┏━━
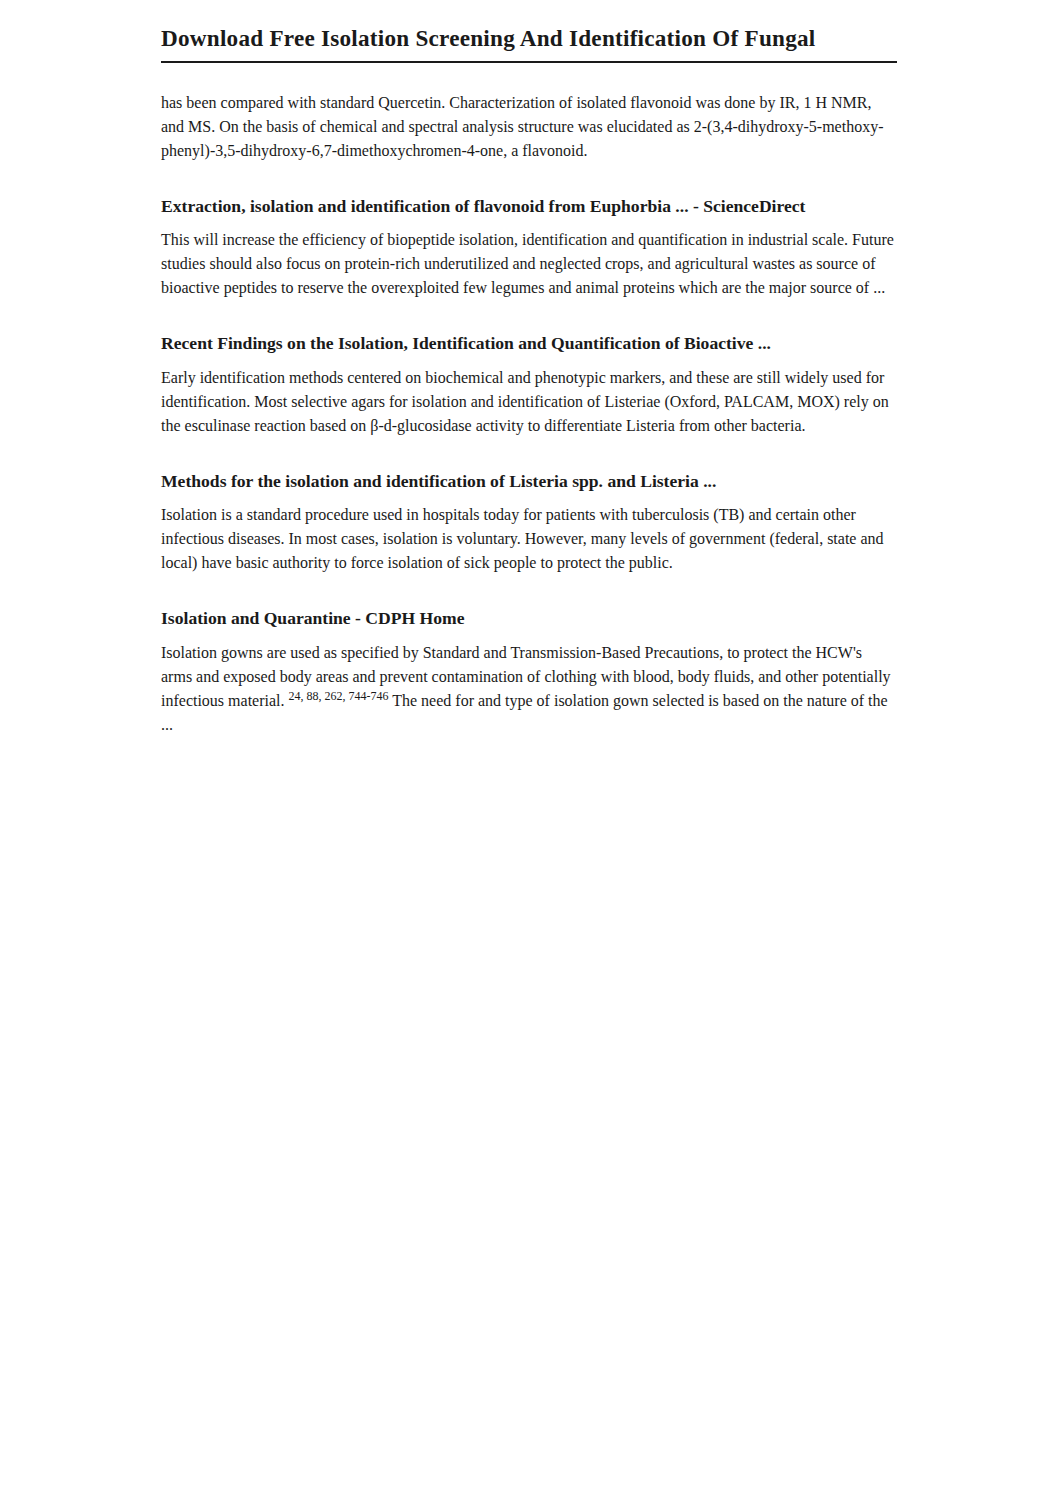Download Free Isolation Screening And Identification Of Fungal
has been compared with standard Quercetin. Characterization of isolated flavonoid was done by IR, 1 H NMR, and MS. On the basis of chemical and spectral analysis structure was elucidated as 2-(3,4-dihydroxy-5-methoxy-phenyl)-3,5-dihydroxy-6,7-dimethoxychromen-4-one, a flavonoid.
Extraction, isolation and identification of flavonoid from Euphorbia ... - ScienceDirect
This will increase the efficiency of biopeptide isolation, identification and quantification in industrial scale. Future studies should also focus on protein-rich underutilized and neglected crops, and agricultural wastes as source of bioactive peptides to reserve the overexploited few legumes and animal proteins which are the major source of ...
Recent Findings on the Isolation, Identification and Quantification of Bioactive ...
Early identification methods centered on biochemical and phenotypic markers, and these are still widely used for identification. Most selective agars for isolation and identification of Listeriae (Oxford, PALCAM, MOX) rely on the esculinase reaction based on β-d-glucosidase activity to differentiate Listeria from other bacteria.
Methods for the isolation and identification of Listeria spp. and Listeria ...
Isolation is a standard procedure used in hospitals today for patients with tuberculosis (TB) and certain other infectious diseases. In most cases, isolation is voluntary. However, many levels of government (federal, state and local) have basic authority to force isolation of sick people to protect the public.
Isolation and Quarantine - CDPH Home
Isolation gowns are used as specified by Standard and Transmission-Based Precautions, to protect the HCW's arms and exposed body areas and prevent contamination of clothing with blood, body fluids, and other potentially infectious material. 24, 88, 262, 744-746 The need for and type of isolation gown selected is based on the nature of the ...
┗━━
Exercise directions
Using the data above, reproduce exactly the lines from the line that contains "Extraction, isolation and" through the line that contains "Recent Findings on", including both.

Task result
Extraction, isolation and identification of flavonoid from Euphorbia ... - ScienceDirect
This will increase the efficiency of biopeptide isolation, identification and quantification in industrial scale. Future studies should also focus on protein-rich underutilized and neglected crops, and agricultural wastes as source of bioactive peptides to reserve the overexploited few legumes and animal proteins which are the major source of ...
Recent Findings on the Isolation, Identification and Quantification of Bioactive ...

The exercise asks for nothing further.